In Draft 4, $id is just id (without the dollar sign).

The $id property should never be the empty string or an empty fragment (#), since that doesn’t really make sense.

Using $id with $ref

$id also provides a way to refer to subschema without using JSON Pointer. This means you can refer to them by a unique name, rather than by where they appear in the JSON tree.

Reusing the address example above, we can add an $id property to the address schema, and refer to it by that instead.

{
  "$schema": "http://json-schema.org/draft-06/schema#",

  "definitions": {
    "address": {
      "$id": "#address",
      "type": "object",
      "properties": {
        "street_address": { "type": "string" },
        "city":           { "type": "string" },
        "state":          { "type": "string" }
      },
      "required": ["street_address", "city", "state"]
    }
  },

  "type": "object",

  "properties": {
    "billing_address": { "$ref": "#address" },
    "shipping_address": { "$ref": "#address" }
  }
}

Note

This functionality isn’t currently supported by the Python jsonschema library.

Extending

The power of $ref really shines when it is used with the combining keywords allOf, anyOf and oneOf (see Combining schemas).

Let’s say that for a shipping address, we want to know whether the address is a residential or business address, because the shipping method used may depend on that. For a billing address, we don’t want to store that information, because it’s not applicable.

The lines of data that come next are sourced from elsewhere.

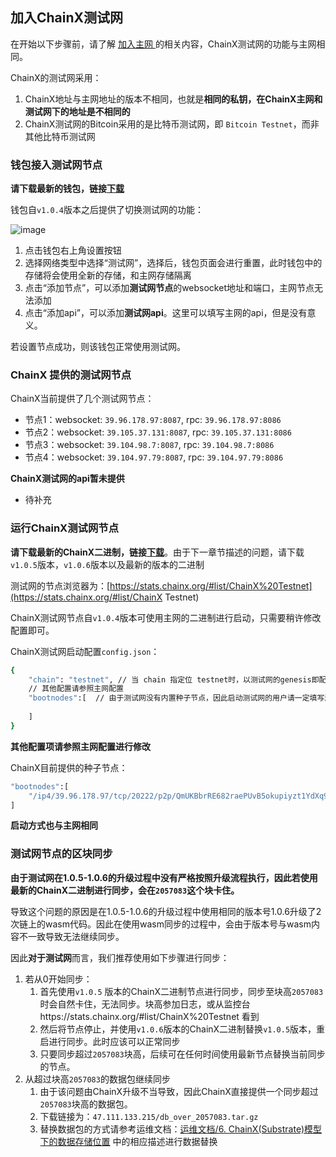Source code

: ## 加入ChainX测试网

在开始以下步骤前，请了解 [加入主网 ](Join-ChainX-Mainnet) 的相关内容，ChainX测试网的功能与主网相同。

ChainX的测试网采用：

1. ChainX地址与主网地址的版本不相同，也就是**相同的私钥，在ChainX主网和测试网下的地址是不相同的**
2. ChainX测试网的Bitcoin采用的是比特币测试网，即 `Bitcoin Testnet`，而非其他比特币测试网

### 钱包接入测试网节点

**请下载最新的钱包，链接[下载](https://github.com/chainx-org/chainx-wallet/releases)**

钱包自`v1.0.4`版本之后提供了切换测试网的功能：

![image](https://user-images.githubusercontent.com/5023721/62120182-ae257c00-b2f3-11e9-9e5e-b2c1e65ee0f1.png)

1. 点击钱包右上角设置按钮
2. 选择网络类型中选择“测试网”，选择后，钱包页面会进行重置，此时钱包中的存储将会使用全新的存储，和主网存储隔离
3. 点击“添加节点”，可以添加**测试网节点**的websocket地址和端口，主网节点无法添加
4. 点击“添加api”，可以添加**测试网api**。这里可以填写主网的api，但是没有意义。

若设置节点成功，则该钱包正常使用测试网。

### ChainX 提供的测试网节点

ChainX当前提供了几个测试网节点：

* 节点1：websocket: `39.96.178.97:8087`,  rpc: `39.96.178.97:8086`
* 节点2：websocket: `39.105.37.131:8087`,  rpc: `39.105.37.131:8086`
* 节点3：websocket: `39.104.98.7:8087`,  rpc: `39.104.98.7:8086`
* 节点4：websocket: `39.104.97.79:8087`,  rpc: `39.104.97.79:8086`

**ChainX测试网的api暂未提供**

* 待补充

### 运行ChainX测试网节点

**请下载最新的ChainX二进制，链接[下载](https://github.com/chainx-org/ChainX/releases)**。由于下一章节描述的问题，请下载`v1.0.5`版本，`v1.0.6`版本以及最新的版本的二进制

测试网的节点浏览器为：[https://stats.chainx.org/#list/ChainX%20Testnet](https://stats.chainx.org/#list/ChainX Testnet)

ChainX测试网节点自`v1.0.4`版本可使用主网的二进制进行启动，只需要稍许修改配置即可。

ChainX测试网启动配置`config.json`：

```bash
{
	"chain": "testnet", // 当 chain 指定位 testnet时，以测试网的genesis即配置启动节点
	// 其他配置请参照主网配置
	"bootnodes":[  // 由于测试网没有内置种子节点，因此启动测试网的用户请一定填写测试网的种子
	
	]
}
```

**其他配置项请参照主网配置进行修改**

ChainX目前提供的种子节点：

```bash
"bootnodes":[
	"/ip4/39.96.178.97/tcp/20222/p2p/QmUKBbrRE682raePUvB5okupiyzt1YdXq9GroXFZRNAwGS"
]
```

**启动方式也与主网相同**

### 测试网节点的区块同步

**由于测试网在1.0.5-1.0.6的升级过程中没有严格按照升级流程执行，因此若使用最新的ChainX二进制进行同步，会在`2057083`这个块卡住。**

导致这个问题的原因是在1.0.5-1.0.6的升级过程中使用相同的版本号1.0.6升级了2次链上的wasm代码。因此在使用wasm同步的过程中，会由于版本号与wasm内容不一致导致无法继续同步。

因此**对于测试网**而言，我们推荐使用如下步骤进行同步：

1. 若从0开始同步：
   1. 首先使用`v1.0.5` 版本的ChainX二进制节点进行同步，同步至块高`2057083`时会自然卡住，无法同步。块高参加日志，或从监控台https://stats.chainx.org/#list/ChainX%20Testnet 看到
   2. 然后将节点停止，并使用`v1.0.6`版本的ChainX二进制替换`v1.0.5`版本，重启进行同步。此时应该可以正常同步
   3. 只要同步超过`2057083`块高，后续可在任何时间使用最新节点替换当前同步的节点。
2. 从超过块高`2057083`的数据包继续同步
   1. 由于该问题由ChainX升级不当导致，因此ChainX直接提供一个同步超过`2057083`块高的数据包。
   2. 下载链接为：`47.111.133.215/db_over_2057083.tar.gz`
   3. 替换数据包的方式请参考运维文档：[运维文档/6. ChainX(Substrate)模型下的数据存储位置](devops#6-chainxsubstrate模型下的数据存储位置) 中的相应描述进行数据替换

To handle this, we’ll update our definition of shipping address:

"shipping_address": { "$ref": "#/definitions/address" }

to instead use an allOf keyword entry combining both the core address schema definition and an extra schema snippet for the address type:

"shipping_address": {
  "allOf": [
    // Here, we include our "core" address schema...
    { "$ref": "#/definitions/address" },

    // ...and then extend it with stuff specific to a shipping
    // address
    { "properties": {
        "type": { "enum": [ "residential", "business" ] }
      },
      "required": ["type"]
    }
  ]
}

Tying this all together,

{
  "$schema": "http://json-schema.org/draft-06/schema#",

  "definitions": {
    "address": {
      "type": "object",
      "properties": {
        "street_address": { "type": "string" },
        "city":           { "type": "string" },
        "state":          { "type": "string" }
      },
      "required": ["street_address", "city", "state"]
    }
  },

  "type": "object",

  "properties": {
    "billing_address": { "$ref": "#/definitions/address" },
    "shipping_address": {
      "allOf": [
        { "$ref": "#/definitions/address" },
        { "properties":
          { "type": { "enum": [ "residential", "business" ] } },
          "required": ["type"]
        }
      ]
    }
  }
}

This fails, because it’s missing an address type:

{
  "shipping_address": {
    "street_address": "1600 Pennsylvania Avenue NW",
    "city": "Washington",
    "state": "DC"
  }
}
{
  "shipping_address": {
    "street_address": "1600 Pennsylvania Avenue NW",
    "city": "Washington",
    "state": "DC",
    "type": "business"
  }
}

From these basic pieces, it’s possible to build very powerful constructions without a lot of duplication.